→ Problem: Please output the lines shown below exactly as they appear.

→ Stored items:
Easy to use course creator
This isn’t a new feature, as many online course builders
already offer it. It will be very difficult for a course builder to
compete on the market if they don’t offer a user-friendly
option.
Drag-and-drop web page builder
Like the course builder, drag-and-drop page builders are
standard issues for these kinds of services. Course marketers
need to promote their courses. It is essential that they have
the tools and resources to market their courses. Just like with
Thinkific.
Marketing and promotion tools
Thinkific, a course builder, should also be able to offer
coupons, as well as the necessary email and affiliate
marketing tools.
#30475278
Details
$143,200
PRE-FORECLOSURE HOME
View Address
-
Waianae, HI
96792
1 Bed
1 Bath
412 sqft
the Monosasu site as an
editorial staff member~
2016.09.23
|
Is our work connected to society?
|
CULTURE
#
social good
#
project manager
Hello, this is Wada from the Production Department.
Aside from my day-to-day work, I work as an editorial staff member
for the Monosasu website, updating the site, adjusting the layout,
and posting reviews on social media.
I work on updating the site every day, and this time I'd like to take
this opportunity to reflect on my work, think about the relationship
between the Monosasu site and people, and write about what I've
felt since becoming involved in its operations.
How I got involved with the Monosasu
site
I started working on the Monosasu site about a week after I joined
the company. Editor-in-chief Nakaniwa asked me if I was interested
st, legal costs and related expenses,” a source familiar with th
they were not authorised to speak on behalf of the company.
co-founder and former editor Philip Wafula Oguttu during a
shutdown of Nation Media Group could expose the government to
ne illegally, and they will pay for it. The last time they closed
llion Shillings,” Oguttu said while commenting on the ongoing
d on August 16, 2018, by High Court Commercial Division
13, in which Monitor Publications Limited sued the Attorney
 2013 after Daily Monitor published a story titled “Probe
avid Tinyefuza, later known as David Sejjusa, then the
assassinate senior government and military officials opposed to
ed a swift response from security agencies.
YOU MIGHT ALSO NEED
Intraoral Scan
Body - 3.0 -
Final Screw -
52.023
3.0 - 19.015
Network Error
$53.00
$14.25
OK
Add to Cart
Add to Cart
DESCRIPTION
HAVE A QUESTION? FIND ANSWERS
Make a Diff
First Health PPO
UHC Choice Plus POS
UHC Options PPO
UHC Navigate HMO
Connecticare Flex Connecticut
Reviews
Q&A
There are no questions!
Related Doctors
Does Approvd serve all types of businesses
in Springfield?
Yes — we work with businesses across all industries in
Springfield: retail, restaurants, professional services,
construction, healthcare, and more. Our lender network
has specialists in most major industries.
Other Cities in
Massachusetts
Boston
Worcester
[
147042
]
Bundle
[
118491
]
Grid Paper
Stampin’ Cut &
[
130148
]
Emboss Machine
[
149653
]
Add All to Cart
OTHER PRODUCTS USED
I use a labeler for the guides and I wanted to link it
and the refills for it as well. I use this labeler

→ Your solution:
Easy to use course creator
This isn’t a new feature, as many online course builders
already offer it. It will be very difficult for a course builder to
compete on the market if they don’t offer a user-friendly
option.
Drag-and-drop web page builder
Like the course builder, drag-and-drop page builders are
standard issues for these kinds of services. Course marketers
need to promote their courses. It is essential that they have
the tools and resources to market their courses. Just like with
Thinkific.
Marketing and promotion tools
Thinkific, a course builder, should also be able to offer
coupons, as well as the necessary email and affiliate
marketing tools.
#30475278
Details
$143,200
PRE-FORECLOSURE HOME
View Address
-
Waianae, HI
96792
1 Bed
1 Bath
412 sqft
the Monosasu site as an
editorial staff member~
2016.09.23
|
Is our work connected to society?
|
CULTURE
#
social good
#
project manager
Hello, this is Wada from the Production Department.
Aside from my day-to-day work, I work as an editorial staff member
for the Monosasu website, updating the site, adjusting the layout,
and posting reviews on social media.
I work on updating the site every day, and this time I'd like to take
this opportunity to reflect on my work, think about the relationship
between the Monosasu site and people, and write about what I've
felt since becoming involved in its operations.
How I got involved with the Monosasu
site
I started working on the Monosasu site about a week after I joined
the company. Editor-in-chief Nakaniwa asked me if I was interested
st, legal costs and related expenses,” a source familiar with th
they were not authorised to speak on behalf of the company.
co-founder and former editor Philip Wafula Oguttu during a
shutdown of Nation Media Group could expose the government to
ne illegally, and they will pay for it. The last time they closed
llion Shillings,” Oguttu said while commenting on the ongoing
d on August 16, 2018, by High Court Commercial Division
13, in which Monitor Publications Limited sued the Attorney
 2013 after Daily Monitor published a story titled “Probe
avid Tinyefuza, later known as David Sejjusa, then the
assassinate senior government and military officials opposed to
ed a swift response from security agencies.
YOU MIGHT ALSO NEED
Intraoral Scan
Body - 3.0 -
Final Screw -
52.023
3.0 - 19.015
Network Error
$53.00
$14.25
OK
Add to Cart
Add to Cart
DESCRIPTION
HAVE A QUESTION? FIND ANSWERS
Make a Diff
First Health PPO
UHC Choice Plus POS
UHC Options PPO
UHC Navigate HMO
Connecticare Flex Connecticut
Reviews
Q&A
There are no questions!
Related Doctors
Does Approvd serve all types of businesses
in Springfield?
Yes — we work with businesses across all industries in
Springfield: retail, restaurants, professional services,
construction, healthcare, and more. Our lender network
has specialists in most major industries.
Other Cities in
Massachusetts
Boston
Worcester
[
147042
]
Bundle
[
118491
]
Grid Paper
Stampin’ Cut &
[
130148
]
Emboss Machine
[
149653
]
Add All to Cart
OTHER PRODUCTS USED
I use a labeler for the guides and I wanted to link it
and the refills for it as well. I use this labeler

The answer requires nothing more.